Commodities Trend and the Suez Canal as the Market Catalyst

Commodities Trend and the Suez Canal as the Market Catalyst

  • The Commodity Index is testing the long-term resistance.
  • The shipping jam in the Suez Canal may cause oil delivery delays.
  • The technical picture of oil and natural gas offers trading opportunities.

Not so many people had talked much about commodities until COVID-19 struck the world and sent the markets in chaos in the first quarter of 2020. Since then, the world has witnessed wild rides in commodity prices. With oil going to zero and swiftly recovering to the pre-pandemic levels, the asset class got significantly more attention.  

The monthly chart of the Commodity Research Bureau (CRB) Index below shows that the global commodity prices have approached the 200.0 long-term resistance level. Every time the index interacts with the level, we can expect global market changes and more trading opportunities.

The level has been tested numerous times from both sides since 1997 and is indicative of a global risk sentiment shift.

The index is also currently above the 200-day Moving Average, another evidence of an upcoming bullish trend in commodities.

The monthly chart of the Commodity Research Bureau (CRB) Index shows that the global commodity prices have approached the 200.0 long-term resistance level.

Suppose the index manages to close above 200.0. In that case, we’d get a confirmation of the global breakout in commodity prices, especially if the monthly candle that breaks the level has a big white body. Another price action scenario is the consolidation for a few months above the level before the upward move continuation. 

Alternatively, after such a powerful surge since May 2020, it’s normal to expect a correction. If April forms a black candle with the close below March’s low, the odds of a correction increase. It would be natural for the index to give up a half of its upward move, falling back to around 160.0, testing the Moving Average from above.

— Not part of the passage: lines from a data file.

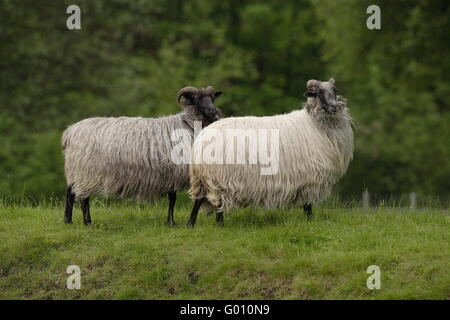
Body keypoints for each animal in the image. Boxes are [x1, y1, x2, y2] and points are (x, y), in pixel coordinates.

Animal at [62, 85, 224, 225]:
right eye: (197, 99)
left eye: (212, 98)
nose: (214, 111)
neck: (188, 125)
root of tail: (70, 131)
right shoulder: (173, 172)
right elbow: (173, 199)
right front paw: (172, 223)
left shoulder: (171, 173)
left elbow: (172, 199)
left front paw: (170, 222)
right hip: (85, 171)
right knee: (82, 197)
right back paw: (86, 222)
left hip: (77, 170)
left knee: (71, 191)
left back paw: (69, 220)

The fundamentals of the rising commodity prices

Below is the number of possible reasons for the bullish trend in commodities. We never know to what degree each factor impacts the market.

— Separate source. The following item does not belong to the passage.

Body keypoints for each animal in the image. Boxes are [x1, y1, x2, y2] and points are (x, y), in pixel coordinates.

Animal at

1. The US stimulus expectations

Addressing the COVID-19 pandemic, the Fed and other central banks injected a tremendous amount of money, devaluing fiat currencies, supporting commodities. 

2. China drives the demand

China is one of the few countries that finished 2020, showing expansion in GDP. The country’s massive timely measures to contain the virus worked out well, activating industrial production and its demand for raw materials. 

In January-February 2021, China’s industrial firms increased profits by 178.9% YoY to CNY 1.11 trillion, which is a strong signal of further demand for commodities from China.

3. Wrecked supply chains

The logistical challenges support demand in commodities as the supply chains cannot work at their full capacity due to lockdowns. 

The possible catalyst of commodities breakout

Often extreme events stand as catalysts at the market’s turning points. The current shipping jam in Suez Canal may significantly impact the oil prices, as the stuck vessel also caused 16 oil tankers not to be able to sail through. 

The total tonnage of crude and oil products amounts to 870,000 and 670,000 tonnes, respectively. Delays in oil deliveries due to waiting or rerouting may create a shortage in the market, pushing the oil prices higher.

The Brent chart below gives us a perspective on planning potential trades in oil. We know that the market is susceptible to rapid changes in sentiment due to the shipping jam. Thus, we may expect momentum moves.

The Brent chart gives us a perspective on planning potential trades in oil.

After the uptrend reached 70.0 resistance level, the market corrected and now formed a consolidation within clear boundaries – 61.0 and 65.5. The breakout in either direction may turn into reasonable moves. 

The 4-hour chart shows a detailed view of the market participants. Notice that the range’s upper boundary is tested more actively, and the lows are getting higher. 

The 4-hour chart shows a detailed view of the market participants.

The recent price action and following the long-term uptrend’s direction give us more technical reasons to look into long trades. 

Although the resistance 70.0 is close to the consolidation’s upper boundary, a potential breakout of 65.5 may be fueled enough by the Suez Canal situation’s sentiment to sustain the surge beyond the resistance.